Le dictionnaire des Marges du christianisme rassemble les notices de personnalités qui, pour une raison ou une autre, volontairement ou contraints, ont rompu avec l'une des grandes traditions chrétiennes de notre pays entre 1800 et 1970. Comme l'explique plus longuement l'introduction, la notion de "marges", a été retenue pour qualifier cet ensemble il est vrai très diversifié car l'expression est plus neutre que celle de "sectes", toujours employée mais clairement péjorative malgré les efforts des sociologues pour lui donner un caractère scientifique. "Etre en marge de", c'est ne pas s'intégrer à un groupe, ne pas y être accepté, ne pas se soumettre à ses nonnes, à ses usages, ses lois. Mais tous ceux qui figurent dans le Dictionnaire ont tenté de proposer une voie spirituelle, alternative, plus ou moins éloignée du christianisme originel, d'où leur diversité.
• Comment est organisé le dictionnaire ?
L'index comprend plus de 1000 références. Il est composé à la fois des noms des personnes qui font l'objet d'une notice, de leurs pseudonymes (nombreux), des autres noms cités (par exemple Gauguin, dont le tableau qui agrémente la couverture est inspiré d'une œuvre d'un peintre ésotérisant) et, surtout, des noms des multiples mouvements créés - ainsi, 47 Eglises différentes sont citées. Pour ce qui est de ces "marginaux", le mot n'est pas très heureux mais il introduit une notion intéressante de "minorité", et c'est bien de cela qu'il s'agit.
• Pourquoi étudier la minorité plutôt que la majorité ? Quelle cohérence présente cette perspective ?
Tous ont subi ou osé la rupture, devenue mentalement de plus en plus possible après la Révolution, pour des griefs ou des insatisfactions fort diverses. Le pari du chercheur en ce domaine est que la marge révèle le centre ; pour être plus clair, le départ de ces "mécontents" qui osent ainsi s'exprimer nous permet de connaître des motifs d'insatisfaction d'autres fidèles qui, eux, n'osent pas s'engager sur une voie alternative et se cantonnent à une attitude critique à l'intérieur de leur institution, ou s'en éloignent progressivement sans bruit. A des marges extérieures, correspondent des marges intérieures - ce qui est un autre avantage de cette notion.
• Quelle est habituellement la raison de la rupture ?

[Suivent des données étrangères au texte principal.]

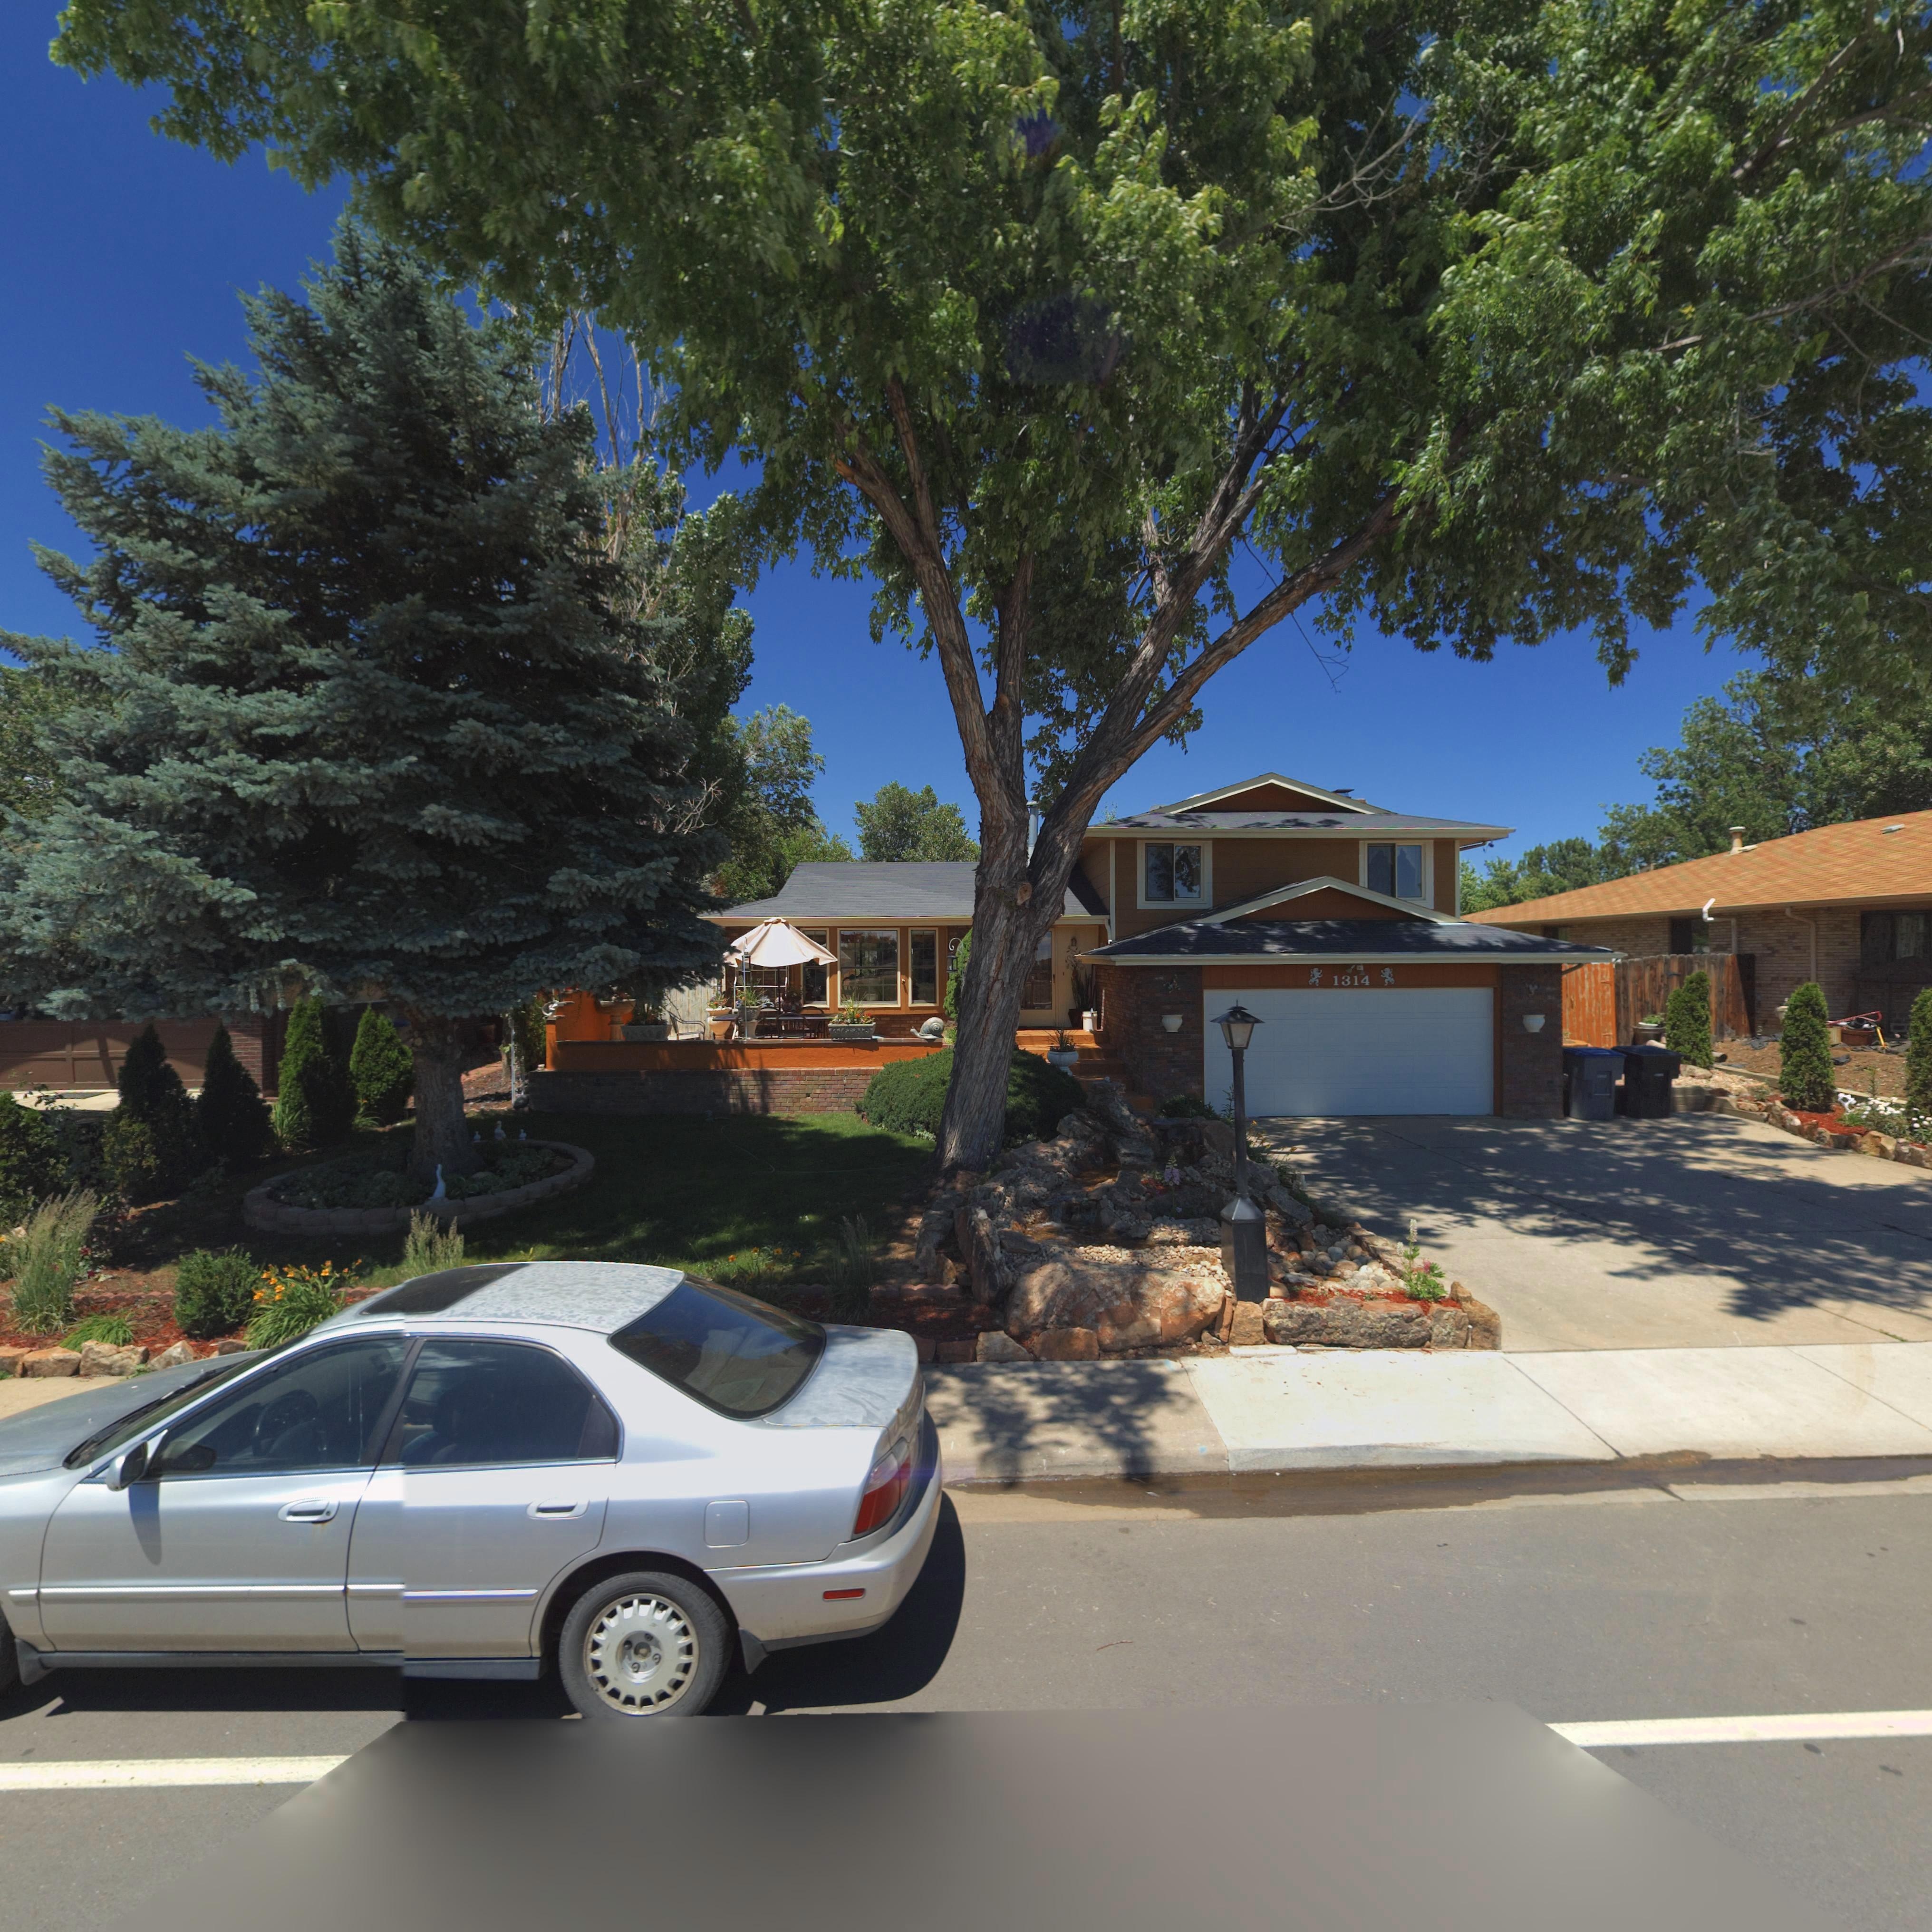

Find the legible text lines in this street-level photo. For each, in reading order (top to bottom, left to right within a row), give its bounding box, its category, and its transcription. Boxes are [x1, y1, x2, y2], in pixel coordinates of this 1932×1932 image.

[1333, 975, 1370, 986] StreetNumber: 1314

J'ai relevé trois types de réponses (les deux premiers ne concernent d'ailleurs que l'Eglise catholique). Un premier groupe peut être qualifié de "conservateur" : ses membres refusent une évolution de l'Eglise qu'ils jugent néfaste (des anticoncordataires de 1801 aux traditionalistes de Mgr Lefevbre, en passant par les derniers jansénistes). Au contraire, les "réformateurs" regrettent le manque d'adaptation de leur structure au monde moderne (Constitutionnels de la Révolution, une partie des Vieux-catholiques de 1871, les "modernistes"). Enfin, pour les "innovateurs", il s'agit de trouver une voie alternative, en sortant du protestantisme (les Mormons), en prônant une solution déiste (certains libre penseurs), dans l'attente millénariste avec un nouveau Messie (Elie Bonjour ou le Christ de Montfavet) ou des visionnaires non reconnus par l'Eglise, enfin par l'ésotérisme ou le syncrétisme (Mandarom). Toutes ces options sont d'ailleurs présentées dans l'introduction.